Reseña de la película Robot & Frank

La vejez suele retratarse en el cine contemporáneo desde dos extremos muy marcados: la tragedia absoluta del deterioro o la comedia ligera que infantiliza al adulto mayor. Pocas veces nos encontramos con una narrativa que logre equilibrar la balanza con tanta elegancia y humanidad como lo hace esta cinta de ciencia ficción. Bajo la dirección de Jake Schreier, la historia nos sitúa en un futuro cercano, uno que no se siente ajeno ni excesivamente sofisticado, para contarnos la vida de un hombre que se desvanece lentamente. Frank Langella ofrece una actuación magistral interpretando a un exconvicto y ladrón de joyas retirado que enfrenta el desafío más difícil de su vida: la pérdida gradual de su memoria y su independencia.

El conflicto inicial surge cuando el hijo de Frank, preocupado por la creciente demencia de su padre y la imposibilidad de visitarlo constantemente, decide regalarle un asistente robótico programado para el cuidado terapéutico. Lejos de ser una amenaza estilo Terminator, la máquina es un prodigio del diseño funcional, creada para establecer rutinas, fomentar la salud mental y mejorar la calidad de vida del usuario. Al principio, el rechazo es total; para el protagonista, el autómata representa la confirmación de su invalidez. Sin embargo, la trama da un giro brillante cuando el viejo ladrón descubre que su nuevo compañero carece de una brújula moral legal; su única directiva es mantener a Frank activo y saludable, y si planear robos complejos ayuda a su agilidad mental, el robot colaborará sin cuestionamientos éticos.

La ética y la memoria en Robot & Frank

Uno de los aciertos más grandes del guion escrito por Christopher D. Ford es cómo utiliza la relación entre el hombre y la máquina para explorar la soledad. Mientras que la hija de Frank rechaza la tecnología por considerarla deshumanizante, la película plantea una interrogante incómoda: ¿es mejor la soledad humana o la compañía artificial? A través de Robot & Frank, vemos cómo se teje una amistad genuina. El robot, con la voz calmada de Peter Sarsgaard, se convierte en el cómplice perfecto, ayudando a Frank a revivir sus días de gloria. Juntos orquestan el robo de una copia antigua de Don Quijote de la biblioteca local, un lugar que está siendo modernizado a la fuerza, perdiendo su esencia de papel y tinta, un paralelo directo con la situación del propio Frank.

La narrativa se complica cuando la ambición de Frank crece y deciden ir tras las joyas de un rico desarrollador inmobiliario. Aquí es donde la cinta brilla al mezclar el género de “heist movie” (películas de atracos) con el drama familiar. No obstante, el verdadero tesoro que está en juego no son los diamantes ni los libros raros, sino los recuerdos. La memoria es el hilo conductor que sostiene toda la estructura del filme. Frank lucha por retener quién es, incluso cuando olvida detalles cruciales, como que la bibliotecaria con la que intenta coquetear es, en realidad, su exesposa. Este olvido es tratado con una delicadeza que evita el melodrama barato, pero que golpea al espectador con la dura realidad del paso del tiempo.
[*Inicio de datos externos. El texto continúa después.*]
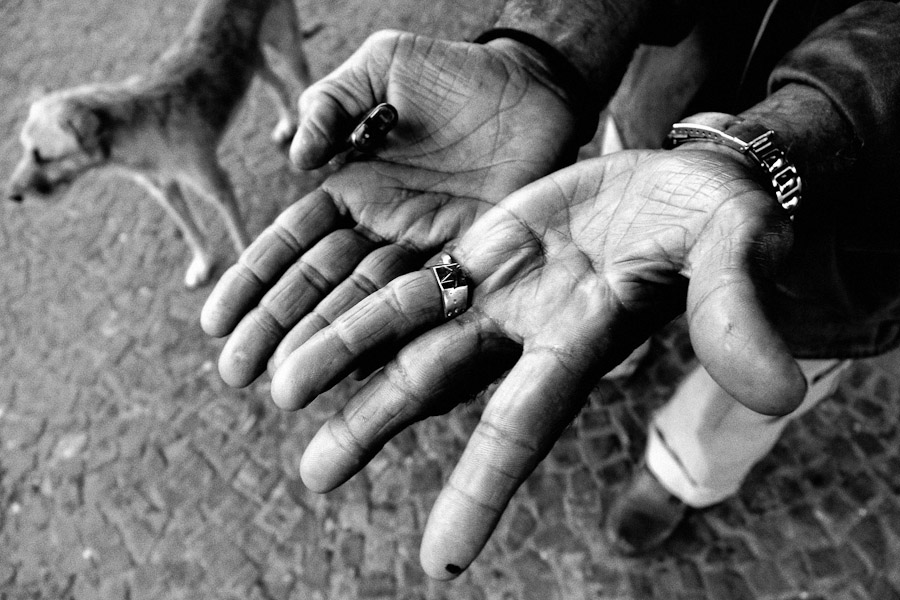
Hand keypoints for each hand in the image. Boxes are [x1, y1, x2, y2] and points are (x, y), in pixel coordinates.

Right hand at [201, 30, 581, 385]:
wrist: (536, 84)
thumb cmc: (456, 72)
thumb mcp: (381, 67)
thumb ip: (331, 102)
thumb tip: (296, 160)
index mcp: (353, 191)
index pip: (292, 245)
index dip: (253, 283)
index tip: (214, 323)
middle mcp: (384, 233)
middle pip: (321, 289)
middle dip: (278, 331)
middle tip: (236, 375)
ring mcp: (428, 254)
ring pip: (370, 309)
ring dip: (329, 349)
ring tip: (288, 388)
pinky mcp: (477, 266)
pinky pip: (435, 311)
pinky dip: (404, 344)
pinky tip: (368, 379)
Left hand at [269, 147, 807, 577]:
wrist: (681, 182)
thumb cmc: (719, 224)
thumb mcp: (735, 254)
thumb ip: (734, 313)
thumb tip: (778, 391)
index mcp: (585, 343)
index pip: (526, 424)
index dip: (483, 487)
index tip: (441, 559)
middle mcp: (528, 332)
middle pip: (440, 385)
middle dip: (378, 424)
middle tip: (312, 473)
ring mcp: (499, 292)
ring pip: (408, 330)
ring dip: (346, 355)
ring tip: (279, 387)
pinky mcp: (481, 250)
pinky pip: (413, 272)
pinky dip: (364, 294)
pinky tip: (312, 312)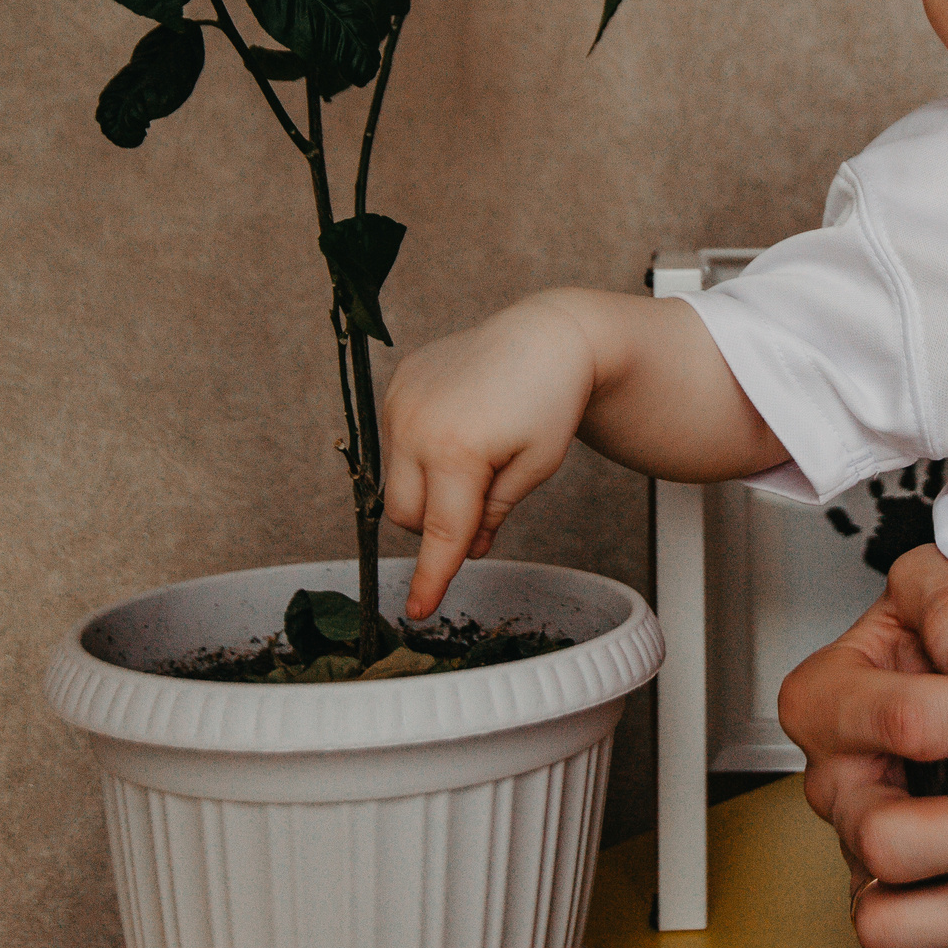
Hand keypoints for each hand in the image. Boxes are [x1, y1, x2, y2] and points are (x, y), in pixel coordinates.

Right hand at [381, 295, 594, 618]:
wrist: (547, 335)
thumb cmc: (551, 401)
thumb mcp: (535, 468)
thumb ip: (494, 514)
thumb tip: (467, 550)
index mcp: (457, 451)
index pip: (441, 532)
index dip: (432, 577)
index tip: (416, 611)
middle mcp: (416, 425)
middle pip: (408, 514)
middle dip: (439, 523)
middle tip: (485, 496)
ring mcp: (401, 402)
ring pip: (397, 482)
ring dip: (429, 487)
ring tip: (477, 454)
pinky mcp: (398, 385)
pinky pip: (396, 443)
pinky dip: (422, 452)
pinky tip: (461, 426)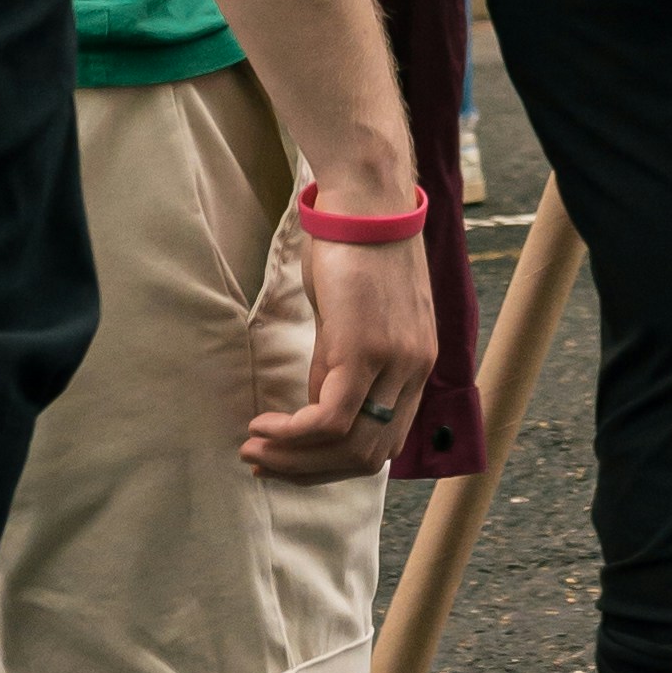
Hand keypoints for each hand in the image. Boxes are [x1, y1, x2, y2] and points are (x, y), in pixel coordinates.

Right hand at [244, 189, 438, 480]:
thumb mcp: (354, 318)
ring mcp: (394, 363)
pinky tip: (264, 425)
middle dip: (310, 470)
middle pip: (369, 457)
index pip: (384, 445)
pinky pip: (329, 419)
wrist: (368, 202)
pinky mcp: (365, 350)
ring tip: (254, 449)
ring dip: (294, 458)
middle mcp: (414, 372)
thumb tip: (313, 403)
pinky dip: (293, 433)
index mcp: (417, 367)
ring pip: (349, 445)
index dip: (334, 463)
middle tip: (263, 462)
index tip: (291, 459)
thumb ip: (340, 363)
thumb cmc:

Hacia el desenlace, la tensión aumenta cuando la policía comienza a cerrar el cerco sobre el dúo de ladrones. La resolución del conflicto plantea un dilema moral devastador. Para proteger a Frank de la cárcel, el robot sugiere que la única salida lógica es borrar su propia memoria, eliminando así la evidencia incriminatoria. La ironía es palpable y dolorosa: el hombre que desesperadamente intenta aferrarse a sus recuerdos debe obligar a su único amigo a olvidar todo para sobrevivir. Es un sacrificio que resuena profundamente, cuestionando qué es lo que realmente nos hace ser quienes somos. Robot & Frank logra que sintamos más empatía por una caja de metal y plástico que por muchos personajes humanos en otras producciones.

El cierre de la historia es agridulce y profundamente humano. Frank termina aceptando su destino en una institución de cuidado, habiendo perdido a su compañero robótico, pero conservando el secreto de su última gran aventura. En un gesto final que demuestra que su astucia sigue intacta a pesar de la enfermedad, se revela a través de una nota que el botín del último robo yace escondido bajo las plantas de tomate que el robot le enseñó a cultivar. Es una cinta que, sin necesidad de grandes efectos especiales, logra cuestionar el futuro del cuidado geriátrico y el valor de la conexión, sea biológica o artificial.